With the spread of fast-food restaurants and their alluring ads, the long-term health of the Saudi people is in danger, as children and young people snub natural sources of nutrients, such as fruit and vegetables.
“This can lead to many deficiency diseases. Moreover, vegetarians can develop similar illnesses due to the absence of meat in their diet,” she said.

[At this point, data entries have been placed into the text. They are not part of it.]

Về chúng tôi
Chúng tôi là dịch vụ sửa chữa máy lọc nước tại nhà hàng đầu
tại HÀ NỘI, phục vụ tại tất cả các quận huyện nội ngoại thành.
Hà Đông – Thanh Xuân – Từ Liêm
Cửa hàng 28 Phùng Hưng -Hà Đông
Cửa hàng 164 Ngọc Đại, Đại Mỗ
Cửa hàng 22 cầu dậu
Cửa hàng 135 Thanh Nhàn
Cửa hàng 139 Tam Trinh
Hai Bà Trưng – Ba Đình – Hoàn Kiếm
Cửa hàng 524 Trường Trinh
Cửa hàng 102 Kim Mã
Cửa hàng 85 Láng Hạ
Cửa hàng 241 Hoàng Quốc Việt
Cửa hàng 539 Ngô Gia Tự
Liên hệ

Dr. Ashraf Ameer, a family-medicine consultant, said the importance of nutritional supplements lies in treating mineral and vitamin deficiency, especially for pregnant women, growing children, diabetics, people with chronic diseases, and the elderly.
“However, these products should come from reliable companies and meet Saudi food and drug requirements,”he added.
Mohammed Yaseen, who has a food supplements business, said his company works with a leading British health-care company to provide the Saudi market with high quality products.
“With this we hope we can contribute to the national transformation program by raising private-sector spending in health care from 25 percent to 35 percent, which in turn would lead to the sector’s financial sustainability and boost economic and social development in the Kingdom,” Yaseen said.